訓練場についた少女は、入り口で見張りに声を掛けてから、浅葱部隊の人の案内で奥の方へ歩く
「来たか」
「治す人は、どこですか?」
「いつも通りの所にいる」
「わかりました」
怪我をした人のいる場所に着くと、端から回復魔法をかけて治していく
途中で怪我を負った人から問いかけられた
「お前は、何を何処まで知ってる」
「“戦争”なら、私は……参加しない」
「何を言ってるんだ?お前は戦力なんだよ。治療ができて戦闘もできる、ガキだろうがなんだろうが使う。…勝つためなら、“バケモノ”はいい駒だ」
「稔、やめておけ。
そもそも俺は、力が強いからといって子どもを戦地へ連れて行くのは反対派だ」
「…隼先輩が反対派なのは知ってます。
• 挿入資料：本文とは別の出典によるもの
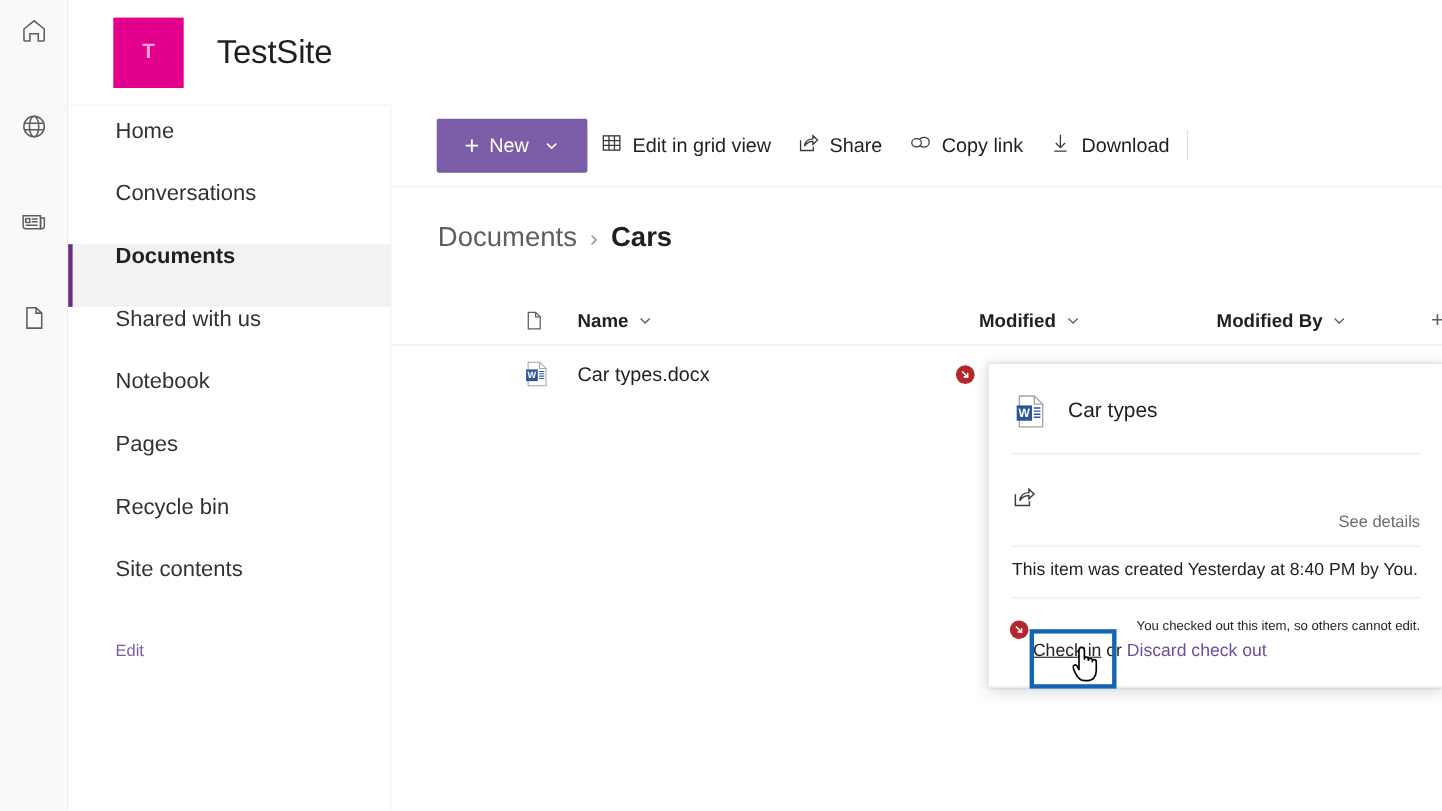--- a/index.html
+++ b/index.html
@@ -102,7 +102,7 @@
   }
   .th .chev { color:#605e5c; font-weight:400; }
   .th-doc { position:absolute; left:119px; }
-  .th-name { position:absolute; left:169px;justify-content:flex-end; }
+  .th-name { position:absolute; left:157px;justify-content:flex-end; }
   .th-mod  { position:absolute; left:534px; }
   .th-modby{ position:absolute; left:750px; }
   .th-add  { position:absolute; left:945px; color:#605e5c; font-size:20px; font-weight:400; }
ただ、俺はこの“バケモノ”はーー」
「だが、まだ子どもだ」
少女を“バケモノ”という後輩の言葉にかぶせる隼は強い口調で諌める
少女の《風》と《治癒能力》 は脅威と思う人間もいれば、道具としか見ない者もいる。
治療を終えて少しすると訓練も終わったようで少女にも声がかかる
「部屋に戻れ」
少女の前には浅葱色のローブを纏った男性が少女の顔も見ずに手で追い払う仕草をする
「…はい」
小さく返事をすると少女は来た道を戻っていく
ローブの色は役職や魔力量によっても変化する
最初に訪れた人が纏っていた“藍色”は情報を扱う人達の部隊。
魔物やダンジョンなど変化がないかを定期的に見回りも行っている。
次に闘技場で会った“浅葱色”は戦闘に特化した人達で討伐任務をメインに務める部隊。藍色部隊からの情報を元にチーム編成を行っている。
「…今日は、37人、か……
…私は、治すだけ
戦争なんて嫌だなぁ……」
少女が小さな声で呟くその言葉は誰にも届かず静かな部屋の中に消えた
翌日も藍色の職員が少女を訪れ“仕事”
と伝える。この日の仕事は治療ではなく《情報収集》
週に何度か外に連れ出され周囲の情報を風で集めさせられている
「変化は?」
「…たぶん、ない、です」
「…小さな事でも話してくれると助かるんだが」
「……
人の動きはわからない、けど…魔物の様子が変…、何か、怖がってる??」
「警戒態勢って事か?
縄張り意識のある種族か、それとも危険因子があるのか……
念のため報告しておくか」
少女が集められた情報は少ない。
理由の一つは、少女の年齢はまだ8歳に満たない幼く情報処理能力が足りない為、情報を知っていても伝えられない
これ以上の収集はないと考えた職員は少女を部屋の前まで送っていった
「みんなが…怖がってるのは何?」
目を瞑って少女は風に語りかける
「ま、りょく?
強い…力?………大地から、伝わる?」
風が少女に教えたのは大地の魔力
その正体は何かはわからないまま少女は眠りについた
翌日、大きな魔力反応があったと“藍色”と“浅葱”の部隊から10名が南の森へと派遣される事が決まった
原因調査の為、数日分の装備を馬に積んで旅立っていった
だが、森に行っても近くの村でも異常は発見されず派遣された部隊も困惑した。装備も後1日、といったところで森からそう遠くない街にまた大きな魔力反応があった。
その情報を元に先に派遣された者たちが街を訪れると街は異様な静けさに包まれていた。